Ask HN: Dealing with SPAM emails after you unsubscribed?
7 magnetic 18 4/10/2025, 4:07:45 PM
I unsubscribed from a marketing email list over a month ago. This is from a large pharmacy chain in the US that I suspect I got enrolled into during a medication purchase.
I keep receiving marketing emails from them, and when I click "unsubscribe", the backend keeps telling me "There are no email subscriptions associated with *@*". That means it did take into account my unsubscribe request the first time around, as it doesn't find me in the DB.
So their DB doesn't have me in there, but I still get emails.
I understand the challenges of distributed systems, eventual consistency, etc... and so it appears the entity sending the email is using an "old" DB with my email address in it, that isn't sync'd yet with my removal update, but after waiting for over a month, I'm beginning to think this will never stop.

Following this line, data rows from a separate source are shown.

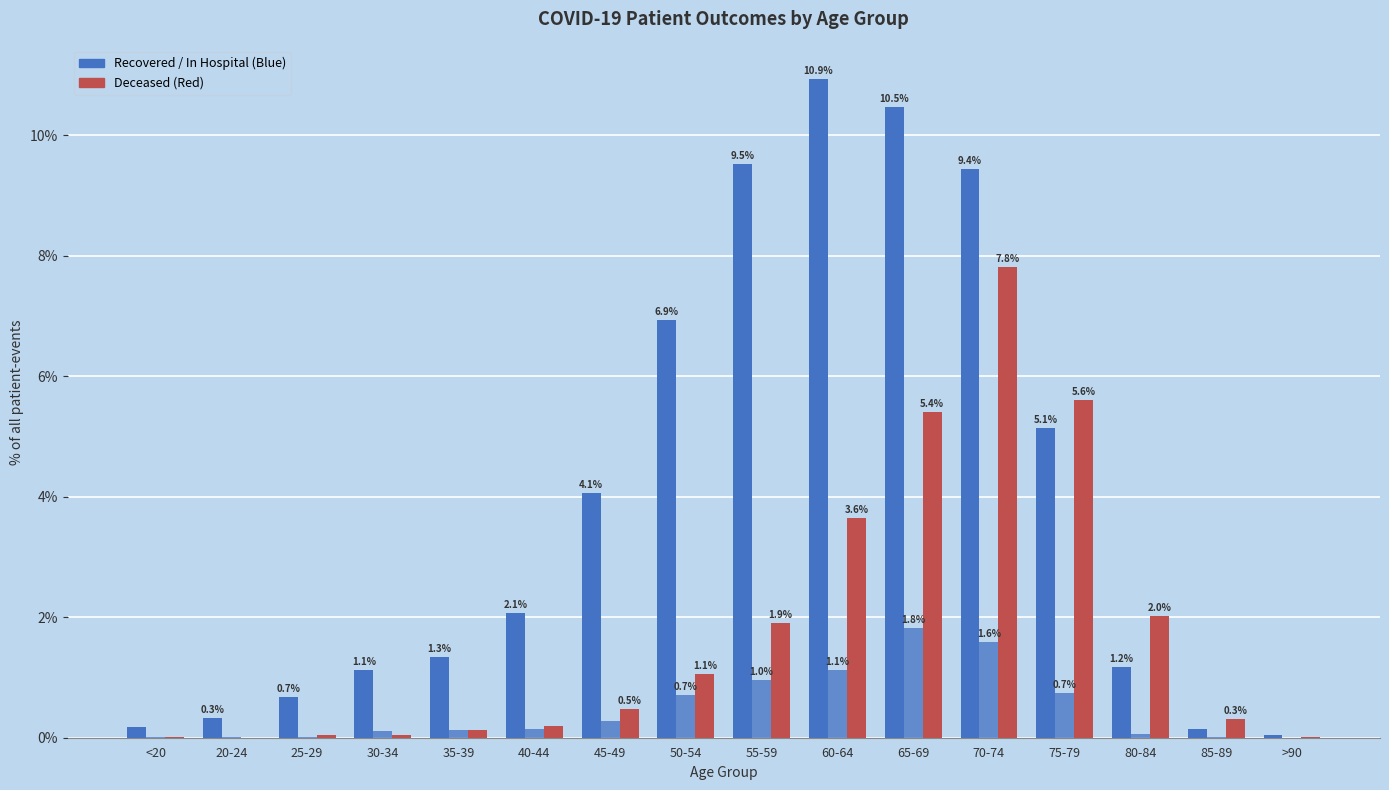

What is the spread (max minus min) of values at 35-39?

1.2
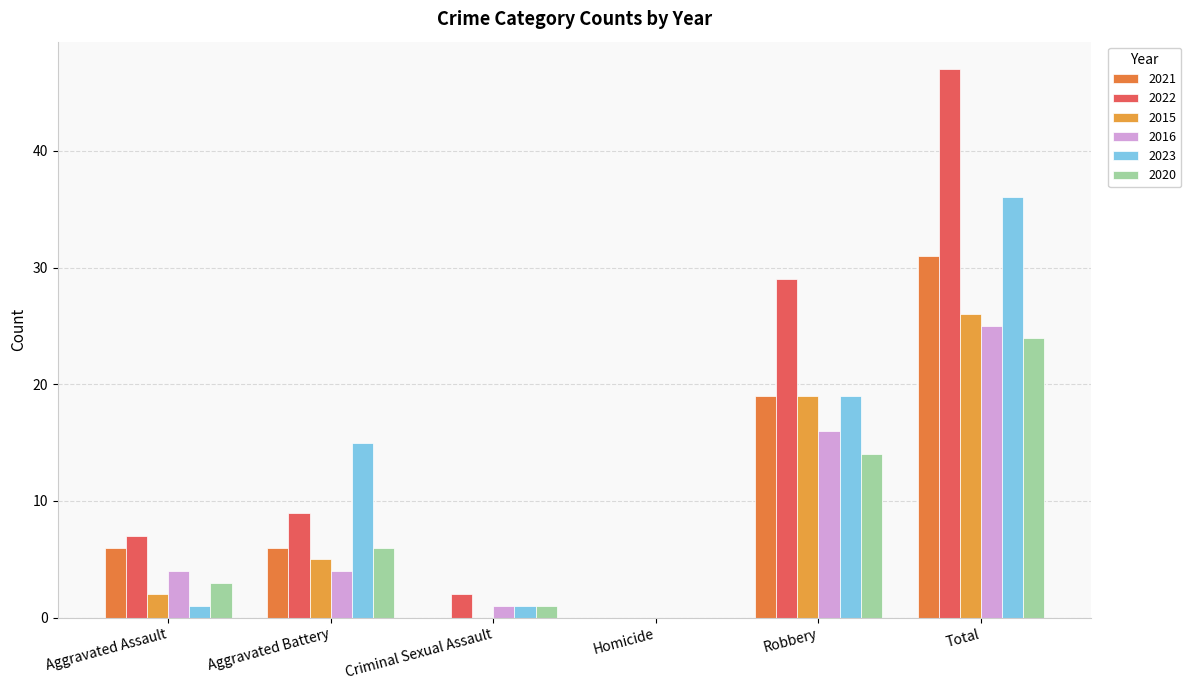

Reading left to right, extract all data points from this chart.

2021: 6	6	0	0	19	31
2022: 7	9	2	0	29	47
2015: 2	5	0	0	19	26
2016: 4	4	1	0	16	25
2023: 1	15	1	0	19	36
2020: 3	6	1	0	14	24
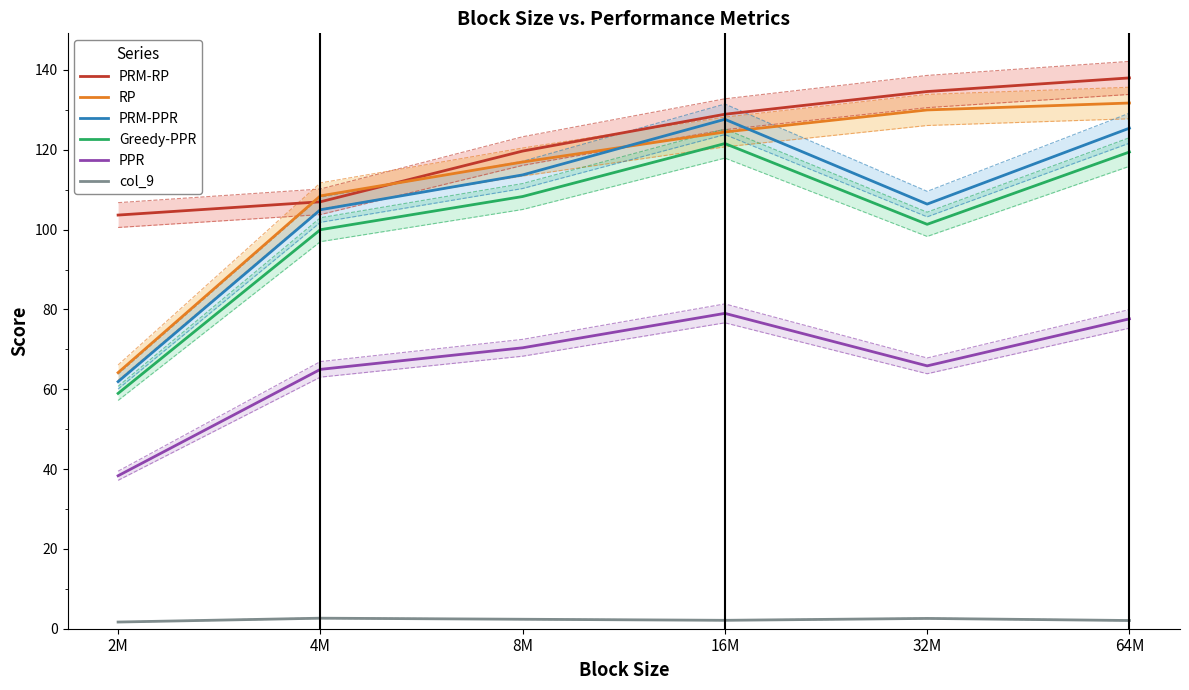

What is the average value of the PRM-RP series?

122.0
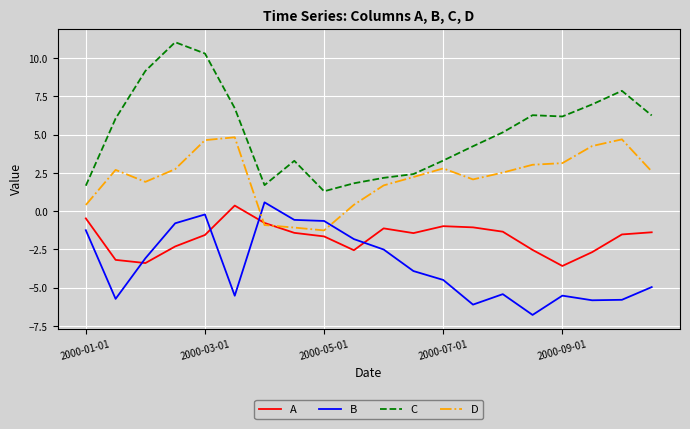

What is the maximum value for C?

11.0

How would you deal with that?
Or, if when I click the unsubscribe link, I am prompted to log in to an account which I never created, using a password that I do not have --
Then, with apologies to Francis Ford Coppola, my reaction is to mark as spam with extreme prejudice.
Even if you don't use gmail, you can still apply the general strategy: https://blog.leftium.com/2023/11/automatic-inbox-cleanup-wit...

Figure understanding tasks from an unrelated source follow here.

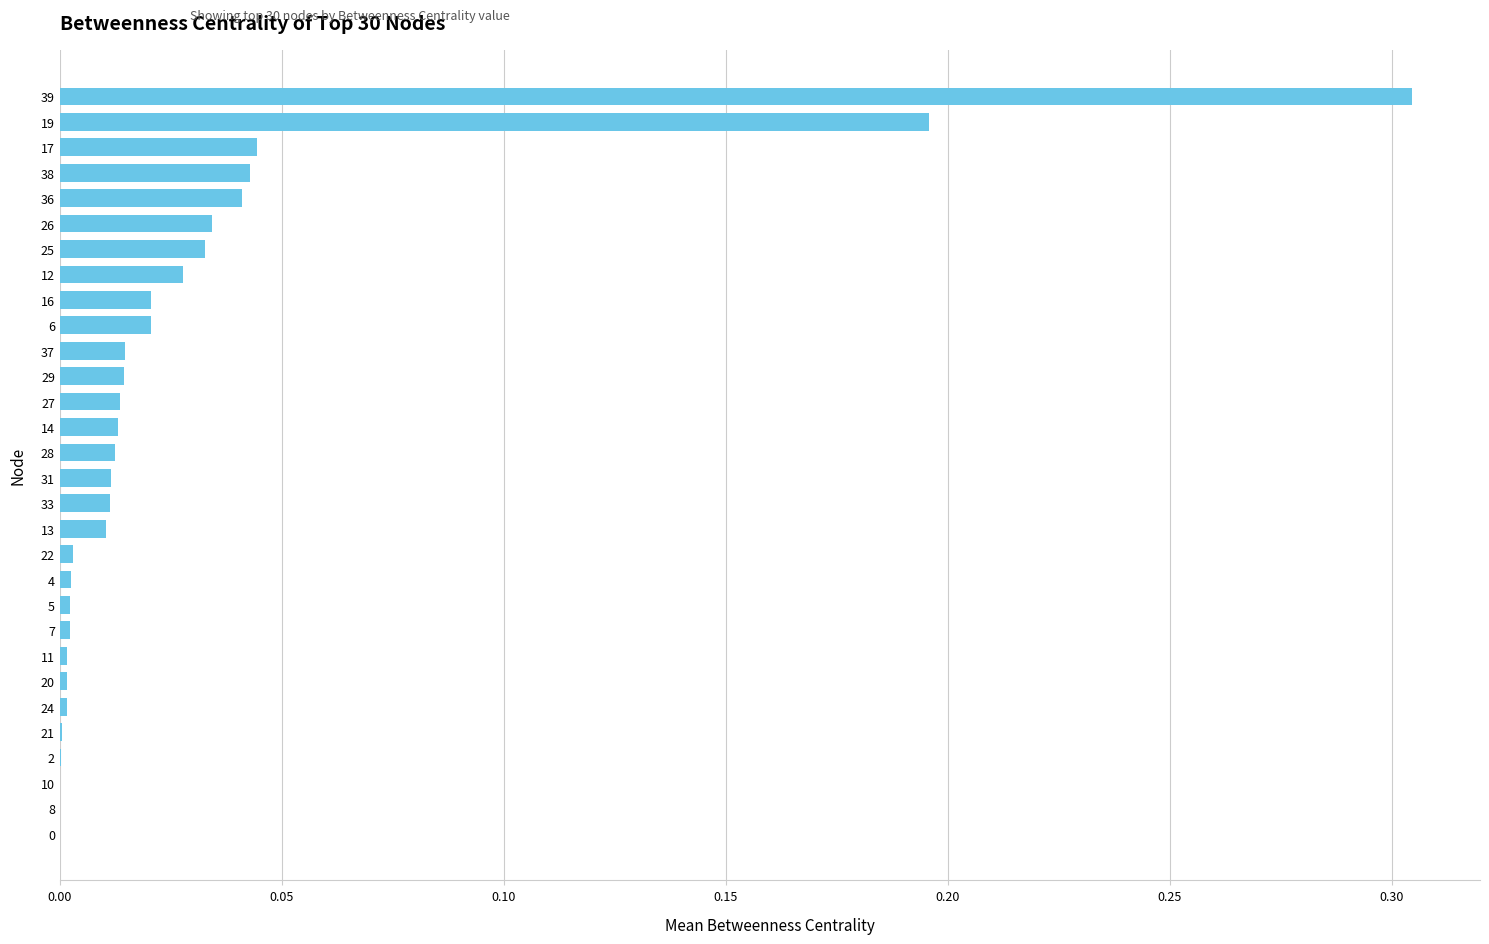

True or false: the data shows 0.0 at 19.

False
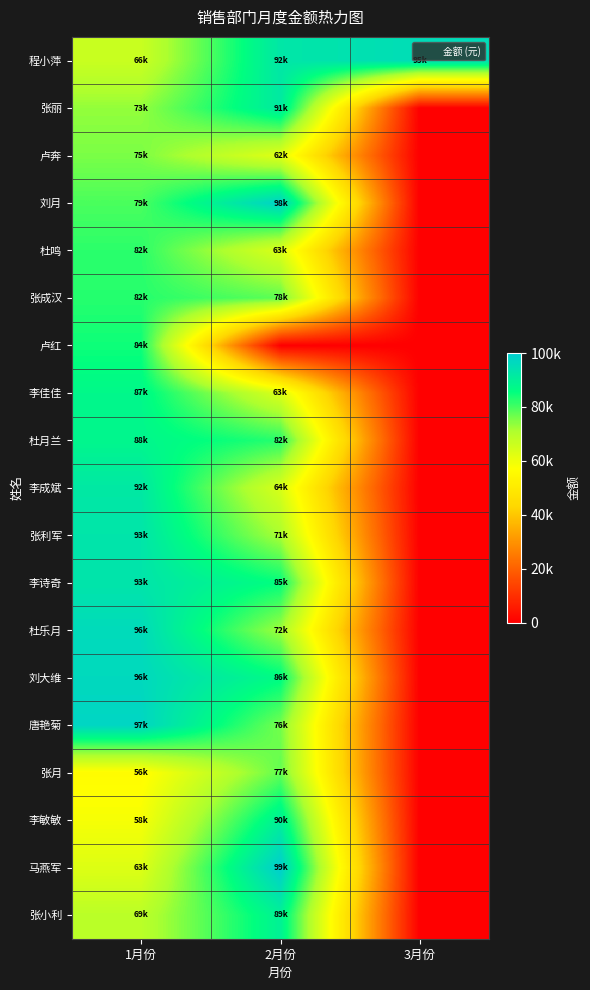

What is the difference between the highest and lowest values at 1月份?

41500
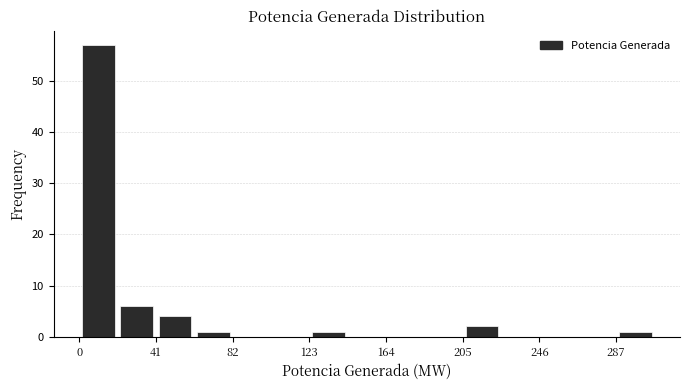

Reading left to right, list every bar in this chart as the range it spans on the x-axis followed by its height. Neither the bar edges nor the heights are printed on the chart, so give them approximately, as read against the axes.

0 to 20: 57
20 to 40: 6
40 to 60: 4
60 to 80: 1
80 to 100: 0
100 to 125: 0
125 to 145: 1
145 to 165: 0
165 to 185: 0
185 to 205: 0
205 to 225: 2
225 to 245: 0
245 to 265: 0
265 to 285: 0
285 to 305: 1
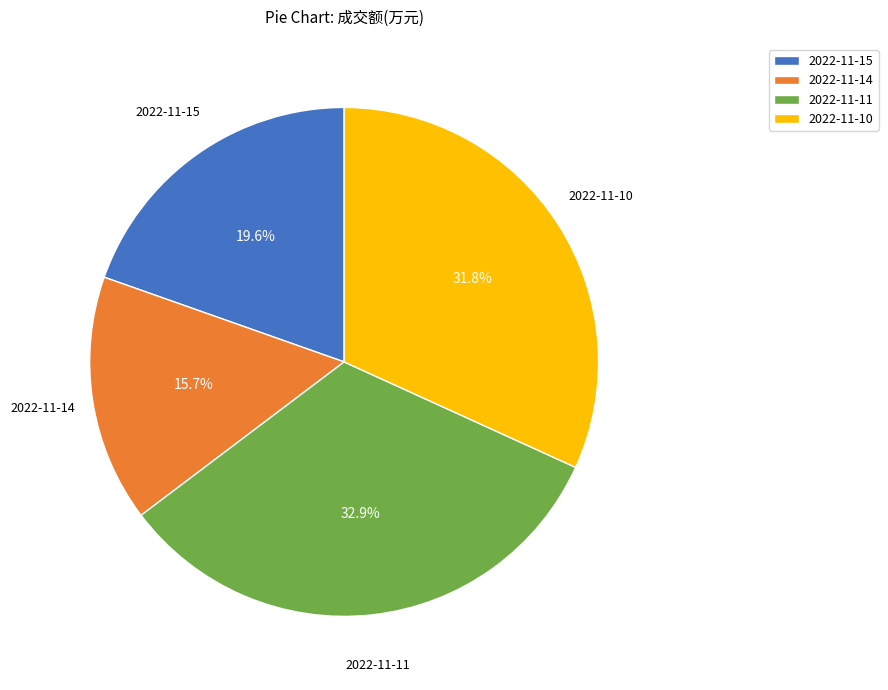

Is 2022-11-14 the majority of the pie?

No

While the rules could automatically delete/mark the emails as read, I just tag them with labels and "skip" the inbox so I don't get an email notification.
I can mark all of them as read with a single keystroke after skimming the subject lines for anything important/interesting.
1. Start marking them as spam, to train my email provider that this sender is to be treated as such (correctly).
2. Set up filters to automatically archive/mark-as-read those emails.
3. If I was having a particularly slow week with nothing else to do, start finding the emails of engineers & managers at various responsible entities, and making it their problem every time an email comes in.
I could just block them silently, but reject notifications add to their spam score on email provider level and may help them reconsider their approach.
Curiously, one spammer rotated over 10 similar domains in a span of 6 months as I kept blocking them. Assuming their spam software did it automatically.
[1] - https://www.spamcop.net/
I've been very tempted to look up the email for their legal department and send them an explanation of how they are in violation of the CAN-SPAM law.
On Gmail I would just flag it as spam and go on with my day.
I still need transactional emails to go through, unless I change pharmacies, which isn't impossible to do, but has downsides that may be more painful than having to "Mark As Spam" a couple of times a week.